Decorators stack. Right-fold to build a chain — try anthropic; on failure fall back to openai; the whole chain wrapped in retry:

const provider = withRetry(
withFallback(
anthropic({ apiKey: process.env.ANTHROPIC_API_KEY! }),
openai({ apiKey: process.env.OPENAI_API_KEY! }),
),
{ maxAttempts: 5 },
);

Or use the convenience factory:

import { resilientProvider } from 'agentfootprint';
const provider = resilientProvider({
primary: anthropic({...}),
fallbacks: [openai({...}), bedrock({...})],
retry: { maxAttempts: 3 },
});

The Reliability subsystem (deferred from v2.4) will add three more primitives that compose on top:

  • CircuitBreaker — trip after N consecutive failures, open for cooldown, half-open probe. Prevents thundering-herd retry on a downed provider.
  • 3-tier output fallbackoutputFallback(primary, fallback, canned) — primary LLM fails → fallback LLM tries → canned response if both fail.
  • agent.resumeOnError(checkpoint, input) — auto-checkpoint at iteration boundaries; resume from the failure point with corrected input.

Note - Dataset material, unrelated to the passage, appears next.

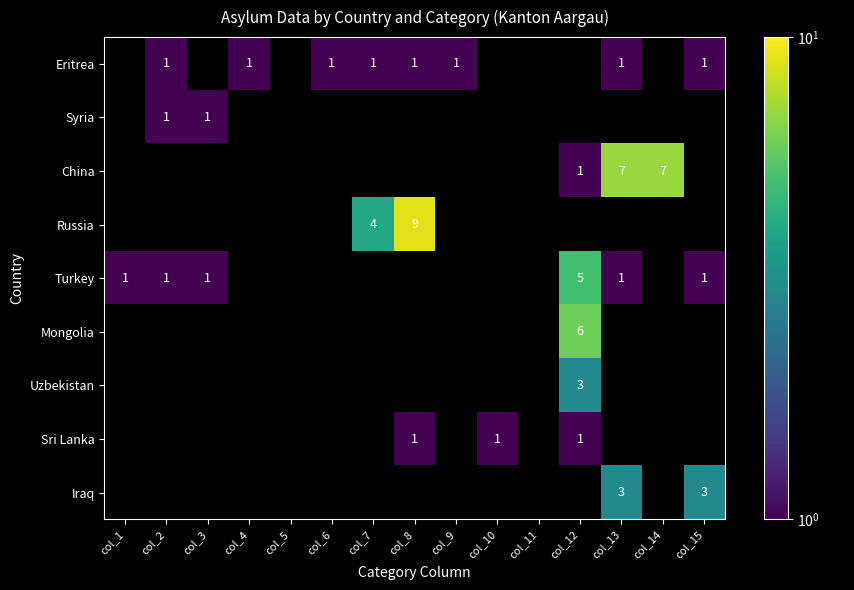

The Eritrea series shows 2 at col_2. True or false?

False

Currently on the v2.5 roadmap — the existing decorators above cover the production-critical 80% today.

  • Don’t catch LLMError and swallow it. Always re-throw or take a deliberate action (fallback, log, escalate).
  • Don’t retry non-retryable errors. err.retryable is the contract; honor it. Retrying an auth error will not magically produce a key.
  • Don’t put retry logic in the tool’s execute. Tool errors are agent-visible by design — let the LLM decide whether to retry. If the tool itself needs retry on a flaky API, that’s the tool’s internal concern.